Let $r_1,\dots,r_k$ denote the non-zero rows. Let $j_1,\dots,j_k$ be such that for any $p$, the $j_p$th entry of $r_p$ is the leading one for that row. Because the matrix is in REF, we may state that for $p=1,\dots,k$, $r_p(j_p) = 1$, and if $p < q$, then $r_q(j_p) = 0$.
For example, in the matrix $$ \pmatrix{ 1&1&0&1\\ 0&0&1&1\\ 0&0&0&1\\ 0&0&0&0\\ 0&0&0&0 } $$ we would be considering rows $1,2,$ and $3$. We have $j_1 = 1,j_2=3,j_3 = 4$. We can verify that in this instance, we have $r_2(j_2) = 1$ and $r_2(j_1) = 0$ because the matrix is in REF.

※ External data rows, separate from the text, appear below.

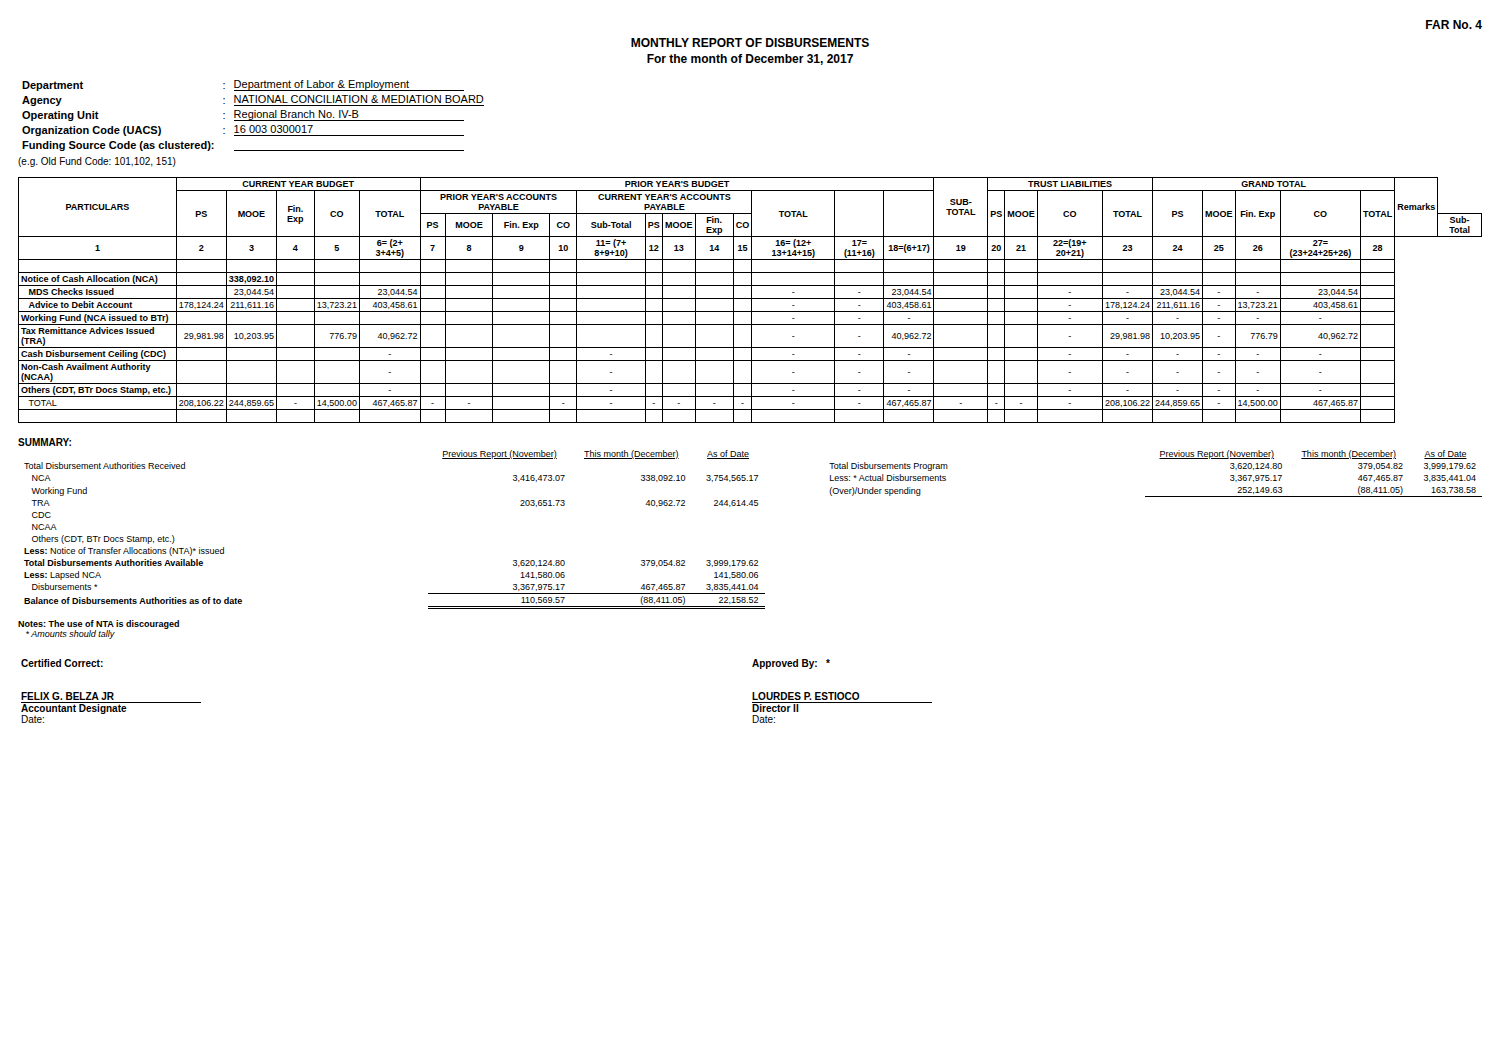FAR No. 4
MONTHLY REPORT OF DISBURSEMENTS
For the month of December 31, 2017
| Department | : | Department of Labor & Employment |
| Agency | : | NATIONAL CONCILIATION & MEDIATION BOARD |
| Operating Unit | : | Regional Branch No. IV-B |
| Organization Code (UACS) | : | 16 003 0300017 |
| Funding Source Code (as clustered): | | |
(e.g. Old Fund Code: 101,102, 151)
| PARTICULARS | CURRENT YEAR BUDGET | PRIOR YEAR'S BUDGET | SUB-TOTAL | TRUST LIABILITIES | GRAND TOTAL | Remarks |
| --- | --- | --- | --- | --- | --- | --- |
| PS | MOOE | Fin. Exp | CO | TOTAL | PRIOR YEAR'S ACCOUNTS PAYABLE | CURRENT YEAR'S ACCOUNTS PAYABLE | TOTAL | | | PS | MOOE | CO | TOTAL | PS | MOOE | Fin. Exp | CO | TOTAL |
| PS | MOOE | Fin. Exp | CO | Sub-Total | PS | MOOE | Fin. Exp | CO | Sub-Total |
| 1 | 2 | 3 | 4 | 5 | 6= (2+ 3+4+5) | 7 | 8 | 9 | 10 | 11= (7+ 8+9+10) | 12 | 13 | 14 | 15 | 16= (12+ 13+14+15) | 17=(11+16) | 18=(6+17) | 19 | 20 | 21 | 22=(19+ 20+21) | 23 | 24 | 25 | 26 | 27=(23+24+25+26) | 28 |
| Notice of Cash Allocation (NCA) | | 338,092.10 | | | | | | | | | | | | | | | | | | | | | | | | | |
| MDS Checks Issued | | 23,044.54 | | | 23,044.54 | | | | | | | | | | - | - | 23,044.54 | | | | - | - | 23,044.54 | - | - | 23,044.54 | |
| Advice to Debit Account | 178,124.24 | 211,611.16 | | 13,723.21 | 403,458.61 | | | | | | | | | | - | - | 403,458.61 | | | | - | 178,124.24 | 211,611.16 | - | 13,723.21 | 403,458.61 | |
| Working Fund (NCA issued to BTr) | | | | | | | | | | | | | | | - | - | - | | | | - | - | - | - | - | - | |
| Tax Remittance Advices Issued (TRA) | 29,981.98 | 10,203.95 | | 776.79 | 40,962.72 | | | | | | | | | | - | - | 40,962.72 | | | | - | 29,981.98 | 10,203.95 | - | 776.79 | 40,962.72 | |
| Cash Disbursement Ceiling (CDC) | | | | | - | | | | | - | | | | | - | - | - | | | | - | - | - | - | - | - | |
| Non-Cash Availment Authority (NCAA) | | | | | - | | | | | - | | | | | - | - | - | | | | - | - | - | - | - | - | |
| Others (CDT, BTr Docs Stamp, etc.) | | | | | - | | | | | - | | | | | - | - | - | | | | - | - | - | - | - | - | |
| TOTAL | 208,106.22 | 244,859.65 | - | 14,500.00 | 467,465.87 | - | - | | - | - | - | - | - | - | - | - | 467,465.87 | - | - | - | - | 208,106.22 | 244,859.65 | - | 14,500.00 | 467,465.87 | |
SUMMARY:
| | Previous Report (November) | This month (December) | As of Date | | | Previous Report (November) | This month (December) | As of Date |
| Total Disbursement Authorities Received | | | | | Total Disbursements Program | 3,620,124.80 | 379,054.82 | 3,999,179.62 |
| NCA | 3,416,473.07 | 338,092.10 | 3,754,565.17 | | Less: * Actual Disbursements | 3,367,975.17 | 467,465.87 | 3,835,441.04 |
| Working Fund | | | | | (Over)/Under spending | 252,149.63 | (88,411.05) | 163,738.58 |
| TRA | 203,651.73 | 40,962.72 | 244,614.45 | | | | | |
| CDC | | | | | | | | |
| NCAA | | | | | | | | |
| Others (CDT, BTr Docs Stamp, etc.) | | | | | | | | |
| Less: Notice of Transfer Allocations (NTA)* issued | | | | | | | | |
| Total Disbursements Authorities Available | 3,620,124.80 | 379,054.82 | 3,999,179.62 | | | | | |
| Less: Lapsed NCA | 141,580.06 | | 141,580.06 | | | | | |
| Disbursements * | 3,367,975.17 | 467,465.87 | 3,835,441.04 | | | | | |
| Balance of Disbursements Authorities as of to date | 110,569.57 | (88,411.05) | 22,158.52 | | | | | |
Notes: The use of NTA is discouraged
* Amounts should tally
| Certified Correct: FELIX G. BELZA JR Accountant Designate Date: | Approved By: * LOURDES P. ESTIOCO Director II Date: |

Now, consider the equation $\lambda_1 r_1 + \lambda_2 r_2 + \cdots + \lambda_k r_k = 0$. If we look at the $j_1$ entry of the vector on both sides, we get the equation $\lambda_1 = 0$. If we look at the $j_2$ entry, we get the equation $r_1(j_2) \lambda_1 + \lambda_2 = 0$. Looking at each of the $j_p$th entries for $p = 1,\dots,k$, we end up with the system of equations $$ \pmatrix{1&0&0&\cdots&0\\ r_1(j_2)&1&0&\cdots&0 \\ r_1(j_3)&r_2(j_3)&\ddots&\ddots&\vdots\\ \vdots&&\ddots&1&0\\ r_1(j_k)&\cdots&&r_{k-1}(j_k)&1} \pmatrix{\lambda_1 \\ \lambda_2\\ \vdots \\ \\ \lambda_k} = \pmatrix{0\\ 0\\ \vdots \\ \\ 0} $$ This system of equations is easily solvable with forward-substitution. That is, the first equation tells us $\lambda_1 = 0$. Plugging that into the next equation yields $\lambda_2 = 0$. Plugging those into the next yields $\lambda_3 = 0$, etc.